A common way to protect your personal assets is to transfer your property to a limited liability company (LLC). The process is deceptively simple—you have to:
- Own property,
- Have or form an LLC, and
- Transfer ownership to the LLC.
In practice, transferring a property title to a Florida LLC is often much more complicated. Missteps or errors can lead to unintended consequences. You may end up with a much larger bill than you anticipated or learn your transfer did not accomplish what you were hoping.
Hiring an experienced Florida business attorney like those at BrewerLong is the best way to ensure you transfer your property correctly and avoid harmful consequences. Our team was founded on building meaningful client relationships and providing clear guidance through complex legal issues like property title transfer to a Florida LLC.
Forming an LLC
Naturally, before you can transfer property to an LLC, you have to own property.

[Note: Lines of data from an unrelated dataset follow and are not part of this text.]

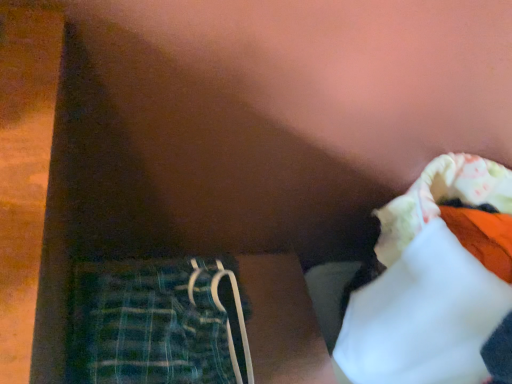
Question: Considering the relative sizes of white fabric at upper right and green plaid fabric at lower left in the image provided, is white fabric at upper right thinner than green plaid fabric at lower left?

Choices:
 (A) yes
 (B) no

Answer: (B)

Question: Is white fabric at upper right taller than green plaid fabric at lower left?

Choices:
 (A) no
 (B) yes

Answer: (B)

Question: Is white fabric at upper right facing away from green plaid fabric at lower left?

Choices:
 (A) no
 (B) yes

Answer: (A)

Question: Is white fabric at upper right next to green plaid fabric at lower left?

Choices:
 (A) yes
 (B) no

Answer: (B)

Question: Considering the relative positions of white fabric at upper right and green plaid fabric at lower left in the image provided, is white fabric at upper right behind green plaid fabric at lower left?

Choices:
 (A) no
 (B) yes

Answer: (A)

Question: From a real-world perspective, is white fabric at upper right on green plaid fabric at lower left?

Choices:
 (A) yes
 (B) no

Answer: (A)

Question: From a real-world perspective, does green plaid fabric at lower left sit lower than white fabric at upper right?

Choices:
 (A) no
 (B) yes

Answer: (B)

Question: Considering the relative sizes of green plaid fabric at lower left and white fabric at upper right in the image provided, is green plaid fabric at lower left wider than white fabric at upper right?

Choices:
 (A) yes
 (B) no

Answer: (B)

Question: Is green plaid fabric at lower left positioned far away from white fabric at upper right?

Choices:
 (A) yes
 (B) no

Answer: (B)

Question: Is the depth of green plaid fabric at lower left greater than that of white fabric at upper right?

Choices:
 (A) no
 (B) yes

Answer: (B)

Question: Is green plaid fabric at lower left closer to camera compared to white fabric at upper right?

Choices:
 (A) no
 (B) yes

Answer: (A)

Question: Is green plaid fabric at lower left to the right of white fabric at upper right from the viewer's perspective?

Choices:
 (A) no
 (B) yes

Answer: (A)

Question: Is green plaid fabric at lower left wider or thinner than white fabric at upper right?

Choices:
 (A) thin
 (B) wide

Answer: (A)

Most clients who want to transfer title to an LLC already own property, but not all have established an LLC.
You need to follow several steps to form an LLC, which your attorney can assist with:
- Choose a name;
- Choose a registered agent;
- Create articles of organization and operating agreement;
- File your articles of organization with the Florida Department of State;
- Obtain an Employer Identification Number (EIN) from the Internal Revenue Service (IRS);
- Obtain any necessary business licenses; and
- Establish a bank account in the LLC’s name.

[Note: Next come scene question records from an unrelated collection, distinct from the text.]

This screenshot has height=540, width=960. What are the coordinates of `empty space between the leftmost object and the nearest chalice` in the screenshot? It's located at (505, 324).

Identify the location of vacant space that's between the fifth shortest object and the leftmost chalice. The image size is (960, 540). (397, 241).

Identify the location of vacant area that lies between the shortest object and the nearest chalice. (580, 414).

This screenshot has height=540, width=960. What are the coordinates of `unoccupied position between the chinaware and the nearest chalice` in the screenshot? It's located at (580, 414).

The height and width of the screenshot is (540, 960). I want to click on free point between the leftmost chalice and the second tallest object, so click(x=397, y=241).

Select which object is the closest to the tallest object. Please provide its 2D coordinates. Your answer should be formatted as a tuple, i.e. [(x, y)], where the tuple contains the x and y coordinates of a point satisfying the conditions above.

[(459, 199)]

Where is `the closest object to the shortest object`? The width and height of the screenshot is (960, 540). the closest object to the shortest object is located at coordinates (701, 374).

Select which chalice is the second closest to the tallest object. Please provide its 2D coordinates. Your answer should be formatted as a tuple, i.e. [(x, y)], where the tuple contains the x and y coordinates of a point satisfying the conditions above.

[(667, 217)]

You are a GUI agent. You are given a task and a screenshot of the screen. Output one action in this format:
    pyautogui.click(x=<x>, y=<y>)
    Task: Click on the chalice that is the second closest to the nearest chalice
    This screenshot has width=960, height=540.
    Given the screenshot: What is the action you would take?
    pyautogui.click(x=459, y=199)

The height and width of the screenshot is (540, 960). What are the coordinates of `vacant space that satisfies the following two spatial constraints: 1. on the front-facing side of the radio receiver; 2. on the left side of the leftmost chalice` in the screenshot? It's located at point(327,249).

You can file with the Florida Department of State online or by mail.
Transferring the Property
Next, it is time to transfer your property.
Meet with Your Mortgage Lender
First, you must notify your mortgage company, if you have one, that you intend to transfer ownership. Many mortgages include provisions allowing lenders to accelerate the loan to require payment in full if you transfer the property. Even if you do not have to pay off the balance, you may have to refinance the property.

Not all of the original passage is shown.